Dear Dr. Darcy:
I’m from London and [I] got married just a few months ago, [though] I have fancied someone else for almost a year ([he] is a friend who coaches me as a personal trainer).
My Husband and [he] met briefly once. We were all out and my husband said instantly that he didn’t like him and that the way he looked at him said, “I don’t like you and I fancy your fiancé.”
Just before I got married, I was out for drinks to celebrate and [my ‘friend’] eventually made it and brought his girlfriend. His girlfriend went to the bar or toilet, whilst she was gone, he just looked at me…. nothing else! But the way he looked at me… it was like we both instantly knew how we felt about each other, or at least that we have some feelings for each other…. all this said, just with a look in his eyes… Under the influence of alcohol, I said a few things in reaction to his look…
After that evening via text and emails, he said that we would forget anything that I said and that he does have more to say on the matter but I am to be married and it would make things more awkward. [My ‘friend’ and I] now meet once a week [for personal training] lessons… We speak briefly before and after training, general friendly chit chat but other than that its just meet for training and go…. We haven’t spoken about feelings or anything since before I got married….

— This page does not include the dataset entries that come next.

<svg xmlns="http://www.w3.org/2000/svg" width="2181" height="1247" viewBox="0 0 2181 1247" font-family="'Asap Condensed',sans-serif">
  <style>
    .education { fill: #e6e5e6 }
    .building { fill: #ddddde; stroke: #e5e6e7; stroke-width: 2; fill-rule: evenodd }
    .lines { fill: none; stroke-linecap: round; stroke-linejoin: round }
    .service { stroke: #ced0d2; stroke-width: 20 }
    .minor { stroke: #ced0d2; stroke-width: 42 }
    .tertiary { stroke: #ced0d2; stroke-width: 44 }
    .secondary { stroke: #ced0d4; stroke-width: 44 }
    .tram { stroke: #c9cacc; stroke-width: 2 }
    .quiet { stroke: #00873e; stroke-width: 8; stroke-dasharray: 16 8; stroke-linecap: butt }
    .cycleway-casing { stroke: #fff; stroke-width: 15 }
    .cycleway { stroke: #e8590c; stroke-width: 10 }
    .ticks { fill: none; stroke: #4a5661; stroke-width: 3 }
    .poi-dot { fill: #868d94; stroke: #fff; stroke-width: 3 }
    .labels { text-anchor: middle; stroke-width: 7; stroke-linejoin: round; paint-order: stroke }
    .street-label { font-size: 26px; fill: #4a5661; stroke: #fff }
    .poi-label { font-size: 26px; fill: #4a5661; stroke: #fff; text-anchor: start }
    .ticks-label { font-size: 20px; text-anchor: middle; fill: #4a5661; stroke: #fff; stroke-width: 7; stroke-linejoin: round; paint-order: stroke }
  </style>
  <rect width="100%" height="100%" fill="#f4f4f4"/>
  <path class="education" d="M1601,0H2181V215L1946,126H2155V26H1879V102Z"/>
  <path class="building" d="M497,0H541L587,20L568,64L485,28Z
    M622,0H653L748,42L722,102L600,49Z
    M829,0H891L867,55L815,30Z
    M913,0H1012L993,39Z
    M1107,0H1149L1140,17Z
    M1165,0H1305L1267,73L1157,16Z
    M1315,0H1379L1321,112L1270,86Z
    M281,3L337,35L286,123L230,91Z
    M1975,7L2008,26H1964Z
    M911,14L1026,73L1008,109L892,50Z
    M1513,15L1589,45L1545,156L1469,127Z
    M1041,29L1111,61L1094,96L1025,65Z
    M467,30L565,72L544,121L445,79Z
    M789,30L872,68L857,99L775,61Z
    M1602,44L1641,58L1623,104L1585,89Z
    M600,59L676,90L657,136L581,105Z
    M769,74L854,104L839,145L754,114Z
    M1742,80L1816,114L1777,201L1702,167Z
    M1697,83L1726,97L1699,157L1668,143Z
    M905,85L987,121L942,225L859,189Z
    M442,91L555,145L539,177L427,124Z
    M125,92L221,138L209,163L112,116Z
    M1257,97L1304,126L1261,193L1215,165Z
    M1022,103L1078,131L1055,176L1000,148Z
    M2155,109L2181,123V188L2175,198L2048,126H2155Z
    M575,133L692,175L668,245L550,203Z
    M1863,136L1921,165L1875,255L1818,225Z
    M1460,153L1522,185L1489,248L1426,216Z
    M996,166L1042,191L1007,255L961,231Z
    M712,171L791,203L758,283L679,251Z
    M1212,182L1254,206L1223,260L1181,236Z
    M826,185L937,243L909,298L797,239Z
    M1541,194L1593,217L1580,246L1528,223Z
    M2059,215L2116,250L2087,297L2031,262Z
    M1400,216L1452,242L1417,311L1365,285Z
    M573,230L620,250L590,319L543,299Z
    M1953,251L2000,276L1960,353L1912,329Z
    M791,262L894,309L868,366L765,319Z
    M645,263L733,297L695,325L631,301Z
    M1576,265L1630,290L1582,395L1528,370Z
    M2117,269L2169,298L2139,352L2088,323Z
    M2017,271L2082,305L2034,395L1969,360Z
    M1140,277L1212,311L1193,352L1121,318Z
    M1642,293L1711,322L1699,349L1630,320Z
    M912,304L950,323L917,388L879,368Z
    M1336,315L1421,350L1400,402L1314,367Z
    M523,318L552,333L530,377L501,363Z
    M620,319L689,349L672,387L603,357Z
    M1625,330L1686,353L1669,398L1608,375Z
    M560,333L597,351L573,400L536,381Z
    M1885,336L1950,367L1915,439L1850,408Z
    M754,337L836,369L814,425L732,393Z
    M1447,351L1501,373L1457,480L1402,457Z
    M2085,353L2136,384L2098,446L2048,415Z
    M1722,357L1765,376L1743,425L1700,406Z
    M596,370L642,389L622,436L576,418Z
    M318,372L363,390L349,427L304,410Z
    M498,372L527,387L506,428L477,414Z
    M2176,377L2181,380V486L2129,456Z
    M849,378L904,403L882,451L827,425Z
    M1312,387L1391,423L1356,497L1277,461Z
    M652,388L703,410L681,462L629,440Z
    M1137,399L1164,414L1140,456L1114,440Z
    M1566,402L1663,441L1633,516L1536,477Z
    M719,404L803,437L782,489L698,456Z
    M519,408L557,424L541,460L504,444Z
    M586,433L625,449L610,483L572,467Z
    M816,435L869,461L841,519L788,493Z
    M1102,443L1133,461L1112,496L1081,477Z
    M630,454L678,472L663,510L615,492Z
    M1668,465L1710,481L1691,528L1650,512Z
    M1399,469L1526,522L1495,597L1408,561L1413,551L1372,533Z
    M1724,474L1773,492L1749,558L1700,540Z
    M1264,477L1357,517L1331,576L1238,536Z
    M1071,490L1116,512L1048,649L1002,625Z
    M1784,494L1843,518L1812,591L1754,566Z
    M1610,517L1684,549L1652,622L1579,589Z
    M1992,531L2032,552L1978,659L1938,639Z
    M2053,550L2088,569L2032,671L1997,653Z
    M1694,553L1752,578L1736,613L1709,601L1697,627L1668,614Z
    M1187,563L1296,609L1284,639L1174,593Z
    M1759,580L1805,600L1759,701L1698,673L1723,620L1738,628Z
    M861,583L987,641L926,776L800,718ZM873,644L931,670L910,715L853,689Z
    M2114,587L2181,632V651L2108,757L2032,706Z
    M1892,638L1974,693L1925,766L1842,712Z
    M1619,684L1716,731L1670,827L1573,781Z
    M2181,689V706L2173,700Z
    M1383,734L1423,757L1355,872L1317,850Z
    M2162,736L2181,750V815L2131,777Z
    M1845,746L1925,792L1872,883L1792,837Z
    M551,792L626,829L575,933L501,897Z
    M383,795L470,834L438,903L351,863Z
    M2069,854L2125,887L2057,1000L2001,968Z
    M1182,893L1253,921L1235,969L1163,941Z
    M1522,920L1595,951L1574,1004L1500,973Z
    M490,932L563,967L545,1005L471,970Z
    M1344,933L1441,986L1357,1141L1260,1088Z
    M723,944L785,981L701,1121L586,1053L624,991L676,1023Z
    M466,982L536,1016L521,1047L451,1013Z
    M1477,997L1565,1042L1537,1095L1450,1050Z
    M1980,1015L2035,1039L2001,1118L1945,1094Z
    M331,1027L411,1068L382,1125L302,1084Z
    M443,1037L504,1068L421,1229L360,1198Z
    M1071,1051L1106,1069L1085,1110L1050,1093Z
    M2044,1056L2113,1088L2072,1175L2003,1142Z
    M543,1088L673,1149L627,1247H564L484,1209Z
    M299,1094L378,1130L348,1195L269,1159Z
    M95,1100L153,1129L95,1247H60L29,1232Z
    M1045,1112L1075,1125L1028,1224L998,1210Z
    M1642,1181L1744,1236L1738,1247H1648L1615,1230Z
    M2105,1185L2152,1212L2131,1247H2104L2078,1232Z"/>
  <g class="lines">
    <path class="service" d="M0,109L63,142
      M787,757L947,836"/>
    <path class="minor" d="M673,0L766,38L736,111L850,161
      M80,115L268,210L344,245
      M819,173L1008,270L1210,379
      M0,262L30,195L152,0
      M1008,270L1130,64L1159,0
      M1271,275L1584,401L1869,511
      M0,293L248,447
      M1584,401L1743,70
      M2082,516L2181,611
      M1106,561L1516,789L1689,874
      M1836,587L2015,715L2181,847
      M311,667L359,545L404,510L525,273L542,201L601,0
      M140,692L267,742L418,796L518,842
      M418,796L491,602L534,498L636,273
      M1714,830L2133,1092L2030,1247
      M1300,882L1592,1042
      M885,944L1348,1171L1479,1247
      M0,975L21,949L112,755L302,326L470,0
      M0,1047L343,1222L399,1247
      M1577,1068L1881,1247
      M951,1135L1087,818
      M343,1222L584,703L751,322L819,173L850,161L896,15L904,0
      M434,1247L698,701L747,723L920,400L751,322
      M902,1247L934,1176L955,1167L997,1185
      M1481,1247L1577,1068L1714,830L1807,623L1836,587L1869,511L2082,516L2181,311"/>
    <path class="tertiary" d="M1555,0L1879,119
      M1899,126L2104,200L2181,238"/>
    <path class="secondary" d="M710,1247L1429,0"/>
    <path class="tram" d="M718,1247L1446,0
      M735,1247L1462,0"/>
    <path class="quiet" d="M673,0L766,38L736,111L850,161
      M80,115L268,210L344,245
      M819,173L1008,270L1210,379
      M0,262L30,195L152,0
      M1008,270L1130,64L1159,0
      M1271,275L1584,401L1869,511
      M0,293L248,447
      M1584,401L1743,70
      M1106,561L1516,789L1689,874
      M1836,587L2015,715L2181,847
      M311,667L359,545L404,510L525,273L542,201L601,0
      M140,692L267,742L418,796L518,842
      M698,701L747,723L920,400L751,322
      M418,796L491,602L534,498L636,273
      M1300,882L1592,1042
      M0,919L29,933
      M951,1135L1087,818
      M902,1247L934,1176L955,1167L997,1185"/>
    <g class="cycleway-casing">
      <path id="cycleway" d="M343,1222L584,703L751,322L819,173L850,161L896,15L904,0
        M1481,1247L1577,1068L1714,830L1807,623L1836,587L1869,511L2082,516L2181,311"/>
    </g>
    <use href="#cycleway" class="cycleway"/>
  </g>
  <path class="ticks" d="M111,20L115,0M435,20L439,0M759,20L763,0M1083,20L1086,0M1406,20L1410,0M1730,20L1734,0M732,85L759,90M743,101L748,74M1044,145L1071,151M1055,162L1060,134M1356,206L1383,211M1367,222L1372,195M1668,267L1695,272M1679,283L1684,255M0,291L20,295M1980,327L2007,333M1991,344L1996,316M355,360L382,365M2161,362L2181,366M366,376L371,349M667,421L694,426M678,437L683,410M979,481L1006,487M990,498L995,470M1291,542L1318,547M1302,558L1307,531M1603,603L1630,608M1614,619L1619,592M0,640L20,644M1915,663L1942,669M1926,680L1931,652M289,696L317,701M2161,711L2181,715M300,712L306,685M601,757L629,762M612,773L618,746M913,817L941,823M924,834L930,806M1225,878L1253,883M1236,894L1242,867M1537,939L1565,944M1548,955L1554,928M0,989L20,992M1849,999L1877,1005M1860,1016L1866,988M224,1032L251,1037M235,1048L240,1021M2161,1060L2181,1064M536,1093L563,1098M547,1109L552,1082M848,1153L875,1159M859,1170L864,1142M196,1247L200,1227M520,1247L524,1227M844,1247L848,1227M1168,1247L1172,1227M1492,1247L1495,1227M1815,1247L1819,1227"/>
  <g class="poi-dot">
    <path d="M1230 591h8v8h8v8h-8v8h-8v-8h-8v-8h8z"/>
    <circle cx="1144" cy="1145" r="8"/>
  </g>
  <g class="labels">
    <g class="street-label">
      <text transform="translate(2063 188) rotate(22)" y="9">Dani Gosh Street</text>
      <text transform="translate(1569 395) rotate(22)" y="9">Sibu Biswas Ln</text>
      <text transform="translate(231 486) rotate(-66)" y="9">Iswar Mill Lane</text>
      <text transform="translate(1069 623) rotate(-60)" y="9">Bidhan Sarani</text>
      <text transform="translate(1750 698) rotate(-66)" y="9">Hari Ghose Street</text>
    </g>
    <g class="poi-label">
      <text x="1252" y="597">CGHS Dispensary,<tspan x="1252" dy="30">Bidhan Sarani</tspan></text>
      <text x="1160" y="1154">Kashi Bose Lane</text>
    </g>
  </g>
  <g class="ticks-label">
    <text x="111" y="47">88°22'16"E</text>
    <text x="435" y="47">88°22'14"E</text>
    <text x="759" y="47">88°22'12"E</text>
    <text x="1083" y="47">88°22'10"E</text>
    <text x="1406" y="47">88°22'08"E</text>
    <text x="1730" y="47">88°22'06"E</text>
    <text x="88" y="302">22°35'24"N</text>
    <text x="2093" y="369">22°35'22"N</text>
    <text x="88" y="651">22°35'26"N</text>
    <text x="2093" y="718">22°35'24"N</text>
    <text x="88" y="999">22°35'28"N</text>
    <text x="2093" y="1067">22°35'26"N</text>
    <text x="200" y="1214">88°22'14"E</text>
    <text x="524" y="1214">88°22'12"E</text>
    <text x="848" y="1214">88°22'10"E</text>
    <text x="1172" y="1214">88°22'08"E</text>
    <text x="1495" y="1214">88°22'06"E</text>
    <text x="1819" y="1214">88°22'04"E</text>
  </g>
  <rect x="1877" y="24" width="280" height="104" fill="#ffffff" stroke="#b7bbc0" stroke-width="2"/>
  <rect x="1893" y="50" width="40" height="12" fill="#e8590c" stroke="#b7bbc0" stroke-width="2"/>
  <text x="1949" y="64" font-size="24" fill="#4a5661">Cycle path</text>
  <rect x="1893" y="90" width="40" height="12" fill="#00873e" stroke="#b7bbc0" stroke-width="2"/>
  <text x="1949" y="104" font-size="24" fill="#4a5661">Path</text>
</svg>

My husband and I had a terrible fight about a month ago, and he got so upset, he was heartbroken and felt I didn’t want him. I did say that I had cold feet and had doubts but now it has completely left me (I know it sounds nuts but I believe in positive thinking and every night I do my grateful log, then I ask for 1 −2 things that I'm grateful for that haven’t happened yet, I kept asking for my feelings for [my ‘friend’] to leave me). Anyway, he said how can you have such doubts and all of a sudden its gone and every thing’s OK!? He said he isn’t happy and feels I’m lying to him. He says he has seen our kisses at the end of our text and that it is not normal…. he feels threatened by the time I spend with him. He also feels he has a void… because he wants kids desperately.
To sum it up, I love and care for my husband deeply but I have feelings for someone else [and I don’t know what to do]. I am sure you are going to tell me to stay away from [my ‘friend’].
Let’s be crystal clear: You are having an affair on your husband. You may not be having sex with this guy (yet), but you are seeing him regularly, alone, and nurturing your feelings for him every time you meet. That it hasn’t occurred to you to find a new trainer tells me how under the influence you are (see my post from last Friday, linked to here).
Your ‘friend’ is a threat to your marriage. Furthermore, he is not a friend, rather, someone who you have intimate feelings for, rendering him just short of a lover (JSOAL), so in the spirit of ending your delusion, I’m going to call him by his new acronym.
JSOAL is a threat to your marriage because he is pulling your focus away from your husband. Your husband, in a desperate attempt to keep you tied to him, is suggesting that you try to have children. Do not add a further complication to this mess by conceiving a child. You yourself are still a child, as evidenced by your inability to navigate your adult relationship and understand the boundaries that must exist in order to preserve the intimacy with your husband.
Your belief in positive thinking isn't and doesn't sound nuts, however, there are 2 major problems with what you're doing:
- The mind will attract what you think about. If JSOAL is at all in your thoughts, you will continue to attract and be attracted to him. What you need to be doing is envisioning deeper intimacy with your husband.
- There is a HUGE disconnect between your positive thoughts and your actions. You are like the poor man who repeatedly prays to God asking to win the lottery, but who never buys a ticket. If you want JSOAL to exit your life, you must take ACTION.
Since you ask, I’ll set forth a list of things that you must do immediately to save your marriage. I don’t for a minute think that you’ll follow my advice. I’m doing it because it’s my job and perhaps some other follower of my blog will read this and be able to apply my suggestions to her own life. You, my friend across the pond, are welcome to write in again after you’ve blown your marriage to bits. And I promise you I won’t say I told you so.
- Find a new trainer today.
- Stop texting JSOAL today.
- Do not ever see JSOAL again.
- Write JSOAL a letter, old school, telling him that in an effort to save your marriage you’re ending all communication with him starting today.
- Go see a counselor to discuss your ambivalence about your marriage. If I haven’t frightened you away and you’re willing to really work in therapy, I’d be happy to work with you via Skype.